→ AIM OF THE TASK
Starting at the top of the entries below, write out each line up to and including the one containing "<u><b>Purpose of the analysis:</b></u>". Leave the pictures out.

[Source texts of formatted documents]

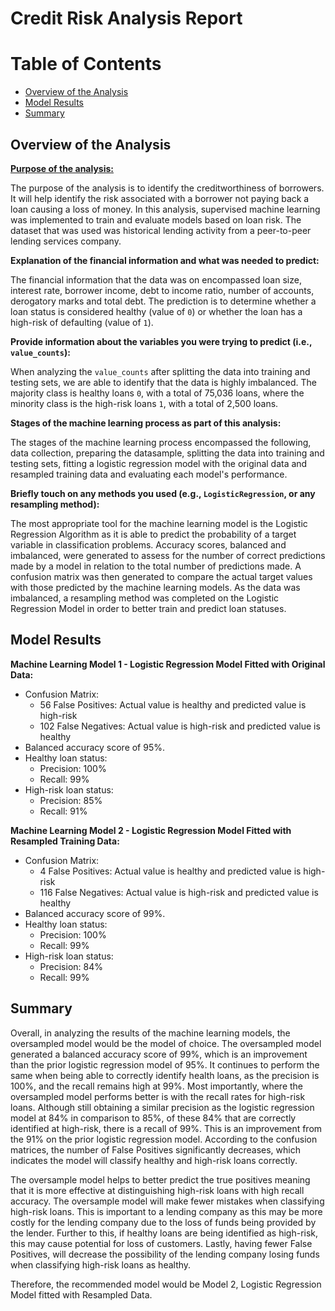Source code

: # Credit Risk Analysis Report



Table of Contents
=================

  * [Overview of the Analysis](#overview-of-the-analysis)
  * [Model Results](#model-results)
  * [Summary](#summary)



## Overview of the Analysis


<u><b>Purpose of the analysis:</b></u> 

The purpose of the analysis is to identify the creditworthiness of borrowers. It will help identify the risk associated with a borrower not paying back a loan causing a loss of money. In this analysis, supervised machine learning was implemented to train and evaluate models based on loan risk. The dataset that was used was historical lending activity from a peer-to-peer lending services company. 



**Explanation of the financial information and what was needed to predict:** 

The financial information that the data was on encompassed loan size, interest rate, borrower income, debt to income ratio, number of accounts, derogatory marks and total debt. The prediction is to determine whether a loan status is considered healthy (value of `0`) or whether the loan has a high-risk of defaulting (value of `1`). 



**Provide information about the variables you were trying to predict (i.e., `value_counts`):** 

When analyzing the `value_counts` after splitting the data into training and testing sets, we are able to identify that the data is highly imbalanced. The majority class is healthy loans `0`, with a total of 75,036 loans, where the minority class is the high-risk loans `1`, with a total of 2,500 loans.



**Stages of the machine learning process as part of this analysis:** 

The stages of the machine learning process encompassed the following, data collection, preparing the datasample, splitting the data into training and testing sets, fitting a logistic regression model with the original data and resampled training data and evaluating each model's performance.  



**Briefly touch on any methods you used (e.g., `LogisticRegression`, or any resampling method):**

The most appropriate tool for the machine learning model is the Logistic Regression Algorithm as it is able to predict the probability of a target variable in classification problems. Accuracy scores, balanced and imbalanced, were generated to assess for the number of correct predictions made by a model in relation to the total number of predictions made. A confusion matrix was then generated to compare the actual target values with those predicted by the machine learning models. As the data was imbalanced, a resampling method was completed on the Logistic Regression Model in order to better train and predict loan statuses. 



## Model Results


**Machine Learning Model 1 - Logistic Regression Model Fitted with Original Data:**
  * Confusion Matrix:
      * 56 False Positives: Actual value is healthy and predicted value is high-risk
      * 102 False Negatives: Actual value is high-risk and predicted value is healthy
  * Balanced accuracy score of 95%.
  * Healthy loan status:
      * Precision: 100%
      * Recall: 99%
  * High-risk loan status:
      * Precision: 85%
      * Recall: 91%


**Machine Learning Model 2 - Logistic Regression Model Fitted with Resampled Training Data:**
  * Confusion Matrix:
      * 4 False Positives: Actual value is healthy and predicted value is high-risk
      * 116 False Negatives: Actual value is high-risk and predicted value is healthy
  * Balanced accuracy score of 99%.
  * Healthy loan status:
      * Precision: 100%
      * Recall: 99%
  * High-risk loan status:
      * Precision: 84%
      * Recall: 99%



## Summary


Overall, in analyzing the results of the machine learning models, the oversampled model would be the model of choice. The oversampled model generated a balanced accuracy score of 99%, which is an improvement than the prior logistic regression model of 95%. It continues to perform the same when being able to correctly identify health loans, as the precision is 100%, and the recall remains high at 99%. Most importantly, where the oversampled model performs better is with the recall rates for high-risk loans. Although still obtaining a similar precision as the logistic regression model at 84% in comparison to 85%, of these 84% that are correctly identified at high-risk, there is a recall of 99%. This is an improvement from the 91% on the prior logistic regression model. According to the confusion matrices, the number of False Positives significantly decreases, which indicates the model will classify healthy and high-risk loans correctly. 

The oversample model helps to better predict the true positives meaning that it is more effective at distinguishing high-risk loans with high recall accuracy. The oversample model will make fewer mistakes when classifying high-risk loans. This is important to a lending company as this may be more costly for the lending company due to the loss of funds being provided by the lender. Further to this, if healthy loans are being identified as high-risk, this may cause potential for loss of customers. Lastly, having fewer False Positives, will decrease the possibility of the lending company losing funds when classifying high-risk loans as healthy. 

Therefore, the recommended model would be Model 2, Logistic Regression Model fitted with Resampled Data.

→ TASK RESULT
Source code

: # Credit Risk Analysis Report



Table of Contents
=================

  * [Overview of the Analysis](#overview-of-the-analysis)
  * [Model Results](#model-results)
  * [Summary](#summary)



## Overview of the Analysis


<u><b>Purpose of the analysis:</b></u> 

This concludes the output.